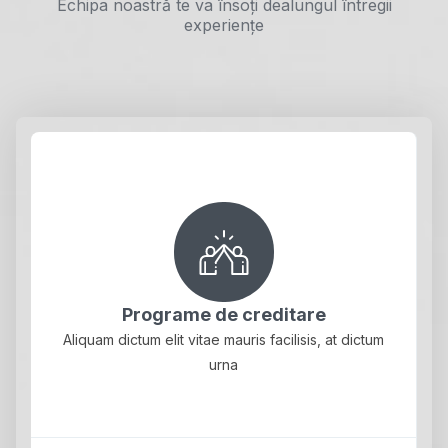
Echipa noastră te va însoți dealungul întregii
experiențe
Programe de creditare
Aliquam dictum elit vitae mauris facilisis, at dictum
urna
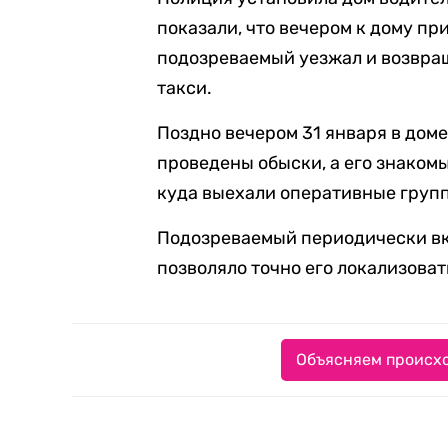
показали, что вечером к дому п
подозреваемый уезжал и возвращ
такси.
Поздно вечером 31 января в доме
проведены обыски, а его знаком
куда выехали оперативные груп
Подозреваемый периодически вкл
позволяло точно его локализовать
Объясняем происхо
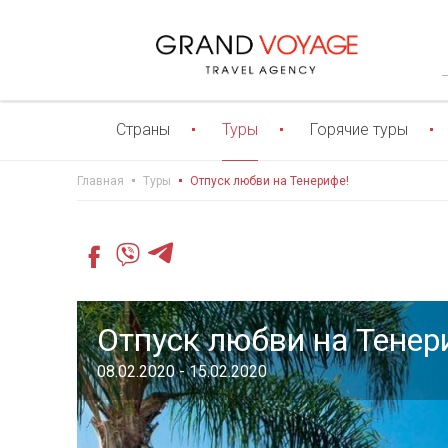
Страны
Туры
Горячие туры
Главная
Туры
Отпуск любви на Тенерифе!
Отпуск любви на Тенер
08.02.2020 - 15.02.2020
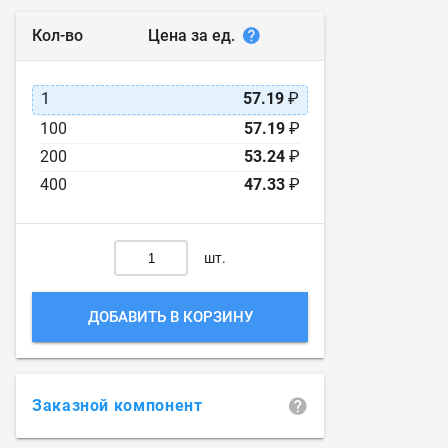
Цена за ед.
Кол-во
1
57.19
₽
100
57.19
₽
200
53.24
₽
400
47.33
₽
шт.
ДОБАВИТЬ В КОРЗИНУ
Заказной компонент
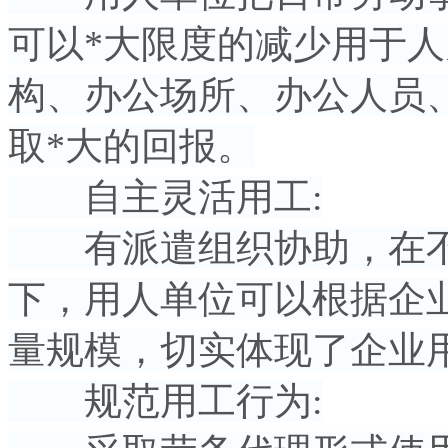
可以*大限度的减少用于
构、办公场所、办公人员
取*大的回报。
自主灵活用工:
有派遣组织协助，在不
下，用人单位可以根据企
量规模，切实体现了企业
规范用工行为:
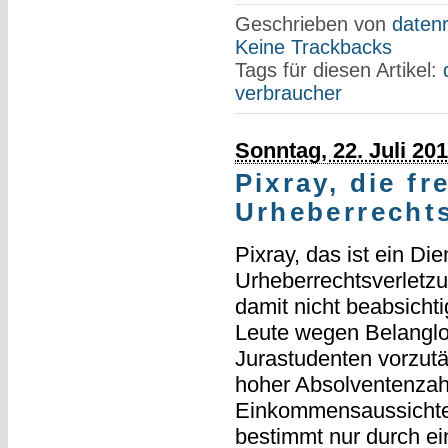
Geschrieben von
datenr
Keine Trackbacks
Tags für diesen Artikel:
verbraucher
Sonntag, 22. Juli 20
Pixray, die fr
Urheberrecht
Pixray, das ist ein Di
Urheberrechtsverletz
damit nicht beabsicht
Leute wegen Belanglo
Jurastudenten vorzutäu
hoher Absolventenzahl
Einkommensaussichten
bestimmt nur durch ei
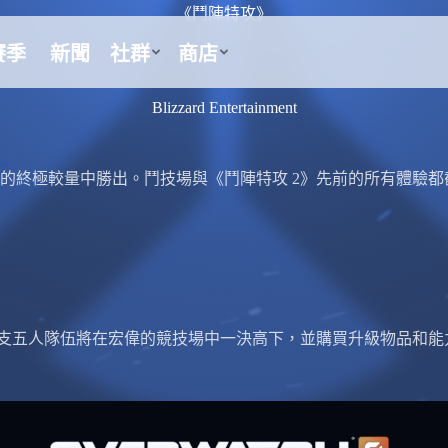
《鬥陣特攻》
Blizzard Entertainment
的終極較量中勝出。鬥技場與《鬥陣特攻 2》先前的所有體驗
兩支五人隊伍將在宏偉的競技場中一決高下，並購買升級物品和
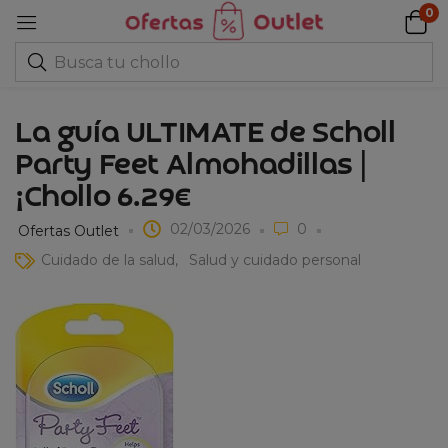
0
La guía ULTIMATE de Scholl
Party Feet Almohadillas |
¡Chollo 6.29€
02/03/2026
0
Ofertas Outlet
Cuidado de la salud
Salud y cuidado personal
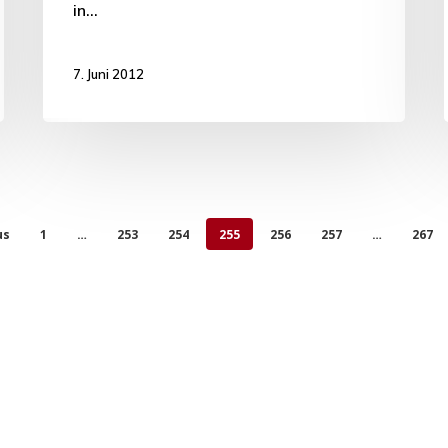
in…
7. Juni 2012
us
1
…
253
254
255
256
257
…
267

※

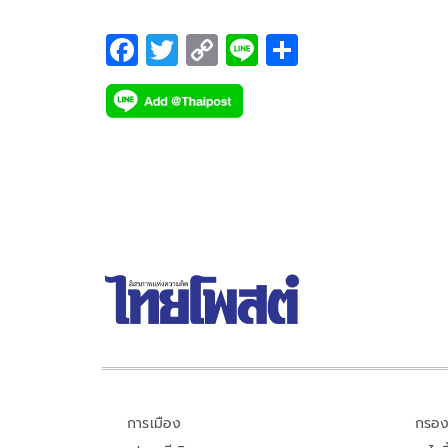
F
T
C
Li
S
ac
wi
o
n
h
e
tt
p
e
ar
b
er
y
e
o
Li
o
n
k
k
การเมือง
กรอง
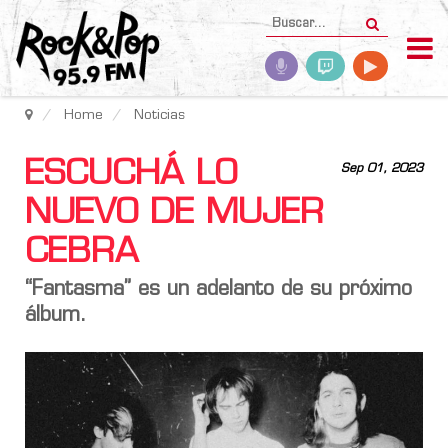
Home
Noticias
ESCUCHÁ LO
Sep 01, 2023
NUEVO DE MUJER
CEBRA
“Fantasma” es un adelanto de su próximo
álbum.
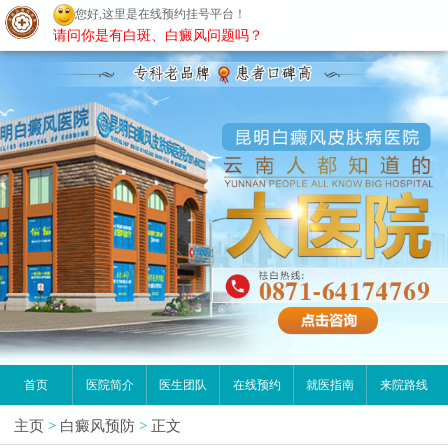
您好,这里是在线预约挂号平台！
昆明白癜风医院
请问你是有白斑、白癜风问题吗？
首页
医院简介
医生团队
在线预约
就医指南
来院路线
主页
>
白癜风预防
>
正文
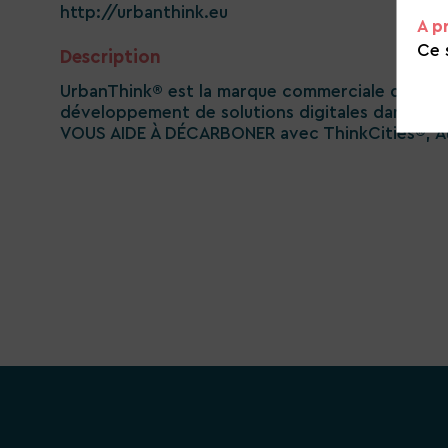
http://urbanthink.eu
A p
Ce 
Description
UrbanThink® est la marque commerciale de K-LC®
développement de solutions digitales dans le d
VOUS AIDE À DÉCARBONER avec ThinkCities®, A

※

▶ [THE PROBLEM]:
Reproduce word for word the part of the entries that opens with the line containing "Echipa noastră te" and closes with the line containing "Salud y cuidado personal", including both of those lines, and leave the pictures out of your answer.

▶ [ANSWER BOX]:
Echipa noastră te va însoți dealungul întregii
experiențe
Programe de creditare
Aliquam dictum elit vitae mauris facilisis, at dictum
urna
показали, что вечером к дому п
подозреваемый уезжал и возвращ
такси.
Поздно вечером 31 января в доме
проведены обыски, а его знаком
куда выехали оперативные груп
Подозреваемый периодически вкл
позволяло точно его локализовать
Объясняем происхо
Страны
Туры
Горячие туры
Главная
Туры
Отпуск любви на Тенерифе!
Отпуск любви на Тенер
08.02.2020 - 15.02.2020
Цена за ед.
Кол-во
1
57.19
₽
100
57.19
₽
200
53.24
₽
400
47.33
₽
шт.
ДОБАВИТЬ В КОРЗИНУ
Заказной компонент
可以*大限度的减少用于
构、办公场所、办公人员
取*大的回报。
自主灵活用工:
有派遣组织协助，在不
下，用人单位可以根据企
量规模，切实体现了企业
规范用工行为:
Geschrieben von
datenr
Keine Trackbacks
Tags für diesen Artikel:
verbraucher
Sonntag, 22. Juli 20
Pixray, die fr
Urheberrecht
Pixray, das ist ein Di
Urheberrechtsverletz
damit nicht beabsicht
Leute wegen Belanglo
Jurastudenten vorzutäu
hoher Absolventenzahl
Einkommensaussichten
bestimmt nur durch ei
《鬥陣特攻》
Blizzard Entertainment
的終極較量中勝出。鬥技場與《鬥陣特攻 2》先前的所有體驗
兩支五人隊伍將在宏偉的競技場中一決高下，並購買升級物品和
0
La guía ULTIMATE de Scholl
Party Feet Almohadillas |
¡Chollo 6.29€
02/03/2026
0
Ofertas Outlet
Cuidado de la salud
Salud y cuidado personal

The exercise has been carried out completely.